------ TEXTO DE ORIGEM ------

“SAÚDE
EM MOVIMENTO” - A IMPORTÂNCIA DA GINÁSTICA LABORAL NO AMBIENTE DE TRABALHO
*Iunes, Denise Hollanda; ** Castro, Flávia de Almeida; **Salgado, Helke
Swertes
O presente estudo, realizado
no setor administrativo da Universidade José do Rosário Vellano, conta
com a participação de dezessete funcionários e tem como objetivos: prevenir
a fadiga muscular, reduzir o número de acidentes de trabalho, corrigir
vícios posturais, fazer com que os trabalhadores se sintam mais dispostos
ao iniciar a jornada de trabalho e prevenir as doenças causadas por traumas
acumulativos. Inicialmente foi aplicado um questionário sobre a qualidade
de vida, formado por trinta e seis itens englobados em oito escalas: capacidade
funcional, aspectos físicos, dor, estado geral da saúde, vitalidade, aspectos
sociais, aspectos emocionais e saúde mental. O mesmo apresenta um escore
final de 0 a 100, no qual 0 corresponde ao pior estado geral de saúde
e 100 ao melhor estado. Em seguida, deu-se início à ginástica laborativa
com uma freqüência de duas vezes por semana e duração de quinze minutos
minutos por vez em cada sala de trabalho (totalizando quatro salas). Os
exercícios abrangem: cabeça e pescoço, tronco, membros superiores e membros
inferiores, com realização de alongamentos, mobilizações ativas das articulações,
automassagens, exercícios respiratórios, exercícios com bastões e bambolês.

------

_TAREFA A_
Responda com base no resumo sobre ginástica laboral:
(i) Quantos funcionários participam do estudo?
(ii) Com que frequência a ginástica é realizada?
(iii) Em quantas salas de trabalho ela acontece?
_TAREFA B_
Liste as oito escalas do questionário sobre qualidade de vida citadas no resumo sobre ginástica laboral.
_TAREFA C_
Estenda o resumo sobre ginástica laboral, escrevendo o que vem logo após a última frase.

------ DADOS EM ESTUDO ------

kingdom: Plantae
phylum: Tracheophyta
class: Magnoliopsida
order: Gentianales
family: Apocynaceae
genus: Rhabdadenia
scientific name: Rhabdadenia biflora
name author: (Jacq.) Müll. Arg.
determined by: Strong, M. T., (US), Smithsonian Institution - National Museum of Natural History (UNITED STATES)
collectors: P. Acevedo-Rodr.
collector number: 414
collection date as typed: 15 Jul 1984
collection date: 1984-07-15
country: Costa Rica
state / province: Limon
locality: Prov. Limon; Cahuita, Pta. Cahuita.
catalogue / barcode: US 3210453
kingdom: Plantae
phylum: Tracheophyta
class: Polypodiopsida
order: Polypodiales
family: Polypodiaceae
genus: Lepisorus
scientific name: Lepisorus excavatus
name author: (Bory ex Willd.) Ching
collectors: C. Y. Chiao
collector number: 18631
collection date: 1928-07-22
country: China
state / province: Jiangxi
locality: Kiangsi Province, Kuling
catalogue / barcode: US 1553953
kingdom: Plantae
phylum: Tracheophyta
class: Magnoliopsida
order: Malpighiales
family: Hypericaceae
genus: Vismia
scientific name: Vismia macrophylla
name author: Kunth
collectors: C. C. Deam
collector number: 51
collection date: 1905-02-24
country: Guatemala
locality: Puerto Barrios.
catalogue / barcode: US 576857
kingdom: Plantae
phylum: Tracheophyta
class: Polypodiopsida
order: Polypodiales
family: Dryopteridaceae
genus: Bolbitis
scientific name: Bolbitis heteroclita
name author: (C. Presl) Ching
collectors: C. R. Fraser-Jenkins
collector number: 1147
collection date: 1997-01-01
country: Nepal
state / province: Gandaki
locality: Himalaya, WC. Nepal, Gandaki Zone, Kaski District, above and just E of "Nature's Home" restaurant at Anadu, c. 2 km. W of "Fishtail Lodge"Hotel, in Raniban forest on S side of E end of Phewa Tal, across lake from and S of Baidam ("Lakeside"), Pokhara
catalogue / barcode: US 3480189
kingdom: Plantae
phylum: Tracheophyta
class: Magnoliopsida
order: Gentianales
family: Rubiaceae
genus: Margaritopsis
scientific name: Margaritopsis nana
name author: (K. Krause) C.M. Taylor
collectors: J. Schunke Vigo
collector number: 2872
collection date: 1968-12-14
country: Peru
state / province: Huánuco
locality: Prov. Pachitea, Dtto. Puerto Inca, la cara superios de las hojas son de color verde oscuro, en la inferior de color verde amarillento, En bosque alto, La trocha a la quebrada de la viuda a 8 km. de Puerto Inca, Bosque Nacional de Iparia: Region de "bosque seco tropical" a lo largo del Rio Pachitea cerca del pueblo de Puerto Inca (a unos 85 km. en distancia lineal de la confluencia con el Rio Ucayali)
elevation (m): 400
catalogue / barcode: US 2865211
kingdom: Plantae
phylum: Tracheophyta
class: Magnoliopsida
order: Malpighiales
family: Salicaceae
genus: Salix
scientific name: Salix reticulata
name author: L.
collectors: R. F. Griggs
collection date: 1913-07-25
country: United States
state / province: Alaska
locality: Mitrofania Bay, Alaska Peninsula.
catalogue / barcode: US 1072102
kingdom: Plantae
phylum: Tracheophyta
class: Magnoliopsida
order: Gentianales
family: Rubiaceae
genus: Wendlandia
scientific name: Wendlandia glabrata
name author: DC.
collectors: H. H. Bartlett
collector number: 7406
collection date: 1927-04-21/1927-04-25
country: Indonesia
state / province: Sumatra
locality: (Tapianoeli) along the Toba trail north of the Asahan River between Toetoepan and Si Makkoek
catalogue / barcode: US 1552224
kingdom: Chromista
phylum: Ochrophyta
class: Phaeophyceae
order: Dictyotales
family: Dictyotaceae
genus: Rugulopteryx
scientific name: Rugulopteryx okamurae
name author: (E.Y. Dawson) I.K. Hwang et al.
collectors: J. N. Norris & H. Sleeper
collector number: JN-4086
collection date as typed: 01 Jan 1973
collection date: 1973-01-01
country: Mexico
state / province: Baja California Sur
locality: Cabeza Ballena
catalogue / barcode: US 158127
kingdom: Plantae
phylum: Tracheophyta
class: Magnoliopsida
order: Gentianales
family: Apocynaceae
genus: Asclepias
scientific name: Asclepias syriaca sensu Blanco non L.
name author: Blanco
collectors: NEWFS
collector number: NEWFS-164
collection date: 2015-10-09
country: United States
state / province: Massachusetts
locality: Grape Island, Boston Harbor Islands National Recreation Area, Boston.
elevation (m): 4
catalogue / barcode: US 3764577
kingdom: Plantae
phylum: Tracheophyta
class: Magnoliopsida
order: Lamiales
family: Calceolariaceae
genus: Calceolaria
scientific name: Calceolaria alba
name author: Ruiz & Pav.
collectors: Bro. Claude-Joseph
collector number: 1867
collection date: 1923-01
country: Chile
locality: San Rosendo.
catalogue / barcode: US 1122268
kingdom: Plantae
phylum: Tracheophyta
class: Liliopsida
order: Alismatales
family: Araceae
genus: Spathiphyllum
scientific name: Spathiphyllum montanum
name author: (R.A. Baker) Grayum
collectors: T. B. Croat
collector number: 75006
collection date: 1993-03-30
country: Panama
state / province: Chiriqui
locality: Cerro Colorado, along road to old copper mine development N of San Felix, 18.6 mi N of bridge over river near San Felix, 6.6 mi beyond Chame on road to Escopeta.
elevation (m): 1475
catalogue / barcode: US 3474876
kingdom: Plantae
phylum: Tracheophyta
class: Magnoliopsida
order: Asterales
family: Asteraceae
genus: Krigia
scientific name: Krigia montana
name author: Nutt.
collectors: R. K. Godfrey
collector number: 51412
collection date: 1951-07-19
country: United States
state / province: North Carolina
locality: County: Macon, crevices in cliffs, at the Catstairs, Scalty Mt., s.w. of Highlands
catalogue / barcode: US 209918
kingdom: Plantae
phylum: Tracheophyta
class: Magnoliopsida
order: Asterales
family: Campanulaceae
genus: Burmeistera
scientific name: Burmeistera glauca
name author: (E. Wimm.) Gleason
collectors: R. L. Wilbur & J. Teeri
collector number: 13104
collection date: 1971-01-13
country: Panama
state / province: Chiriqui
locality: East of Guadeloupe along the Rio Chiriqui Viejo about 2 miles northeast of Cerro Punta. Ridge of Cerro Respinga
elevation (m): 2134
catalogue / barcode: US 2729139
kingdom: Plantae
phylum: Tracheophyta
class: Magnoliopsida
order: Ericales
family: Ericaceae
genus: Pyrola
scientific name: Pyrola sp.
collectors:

------

_RESPOSTA A_
(i) Dezessete funcionários.
(ii) Duas vezes por semana.
(iii) Em quatro salas.

_RESPOSTA B_
Capacidade funcional, aspectos físicos, dor, estado geral da saúde, vitalidade, aspectos sociais, aspectos emocionais e saúde mental.

_RESPOSTA C_
Após seis meses, foi reaplicado o questionário obtendo novos resultados
para comparação com o primeiro. Os resultados foram os seguintes: para
capacidade funcional, 5 trabalhadores apresentaram melhora, 3 piora e
9 mantiveram o mesmo escore; para aspectos físicos, 2 trabalhadores apresentaram
melhora, 3 apresentaram piora e 12 mantiveram o mesmo escore; para dor,
10 apresentaram melhora, 5 piora e 2 mantiveram o escore; para estado
geral da saúde, 9 apresentaram melhora, 7 piora e 1 permaneceu com o mesmo
escore; para vitalidade, 3 apresentaram melhora do quadro, 9 piora e 5
mantiveram o escore inicial; para aspectos sociais, 7 apresentaram melhora,
3 piora e 7 mantiveram; para aspectos emocionais, 2 obtiveram melhora,
3 piora e 12 continuaram com o mesmo escore; para saúde mental, 1 apresentou
melhora, 12 piora e 4 continuaram com o mesmo escore. Ressalta-se, então,
a importância da continuidade do trabalho para a melhoria da qualidade
de vida e desempenho das atividades diárias desses funcionários, aumentando
assim a produtividade e diminuindo o aparecimento de patologias indesejadas
que impossibilitem a realização da função normal.
* Professor(a) da UNIFENAS, CP. 23, 37132-440, Alfenas(MG)
**Acadêmico(a) da Unifenas, em Alfenas(MG).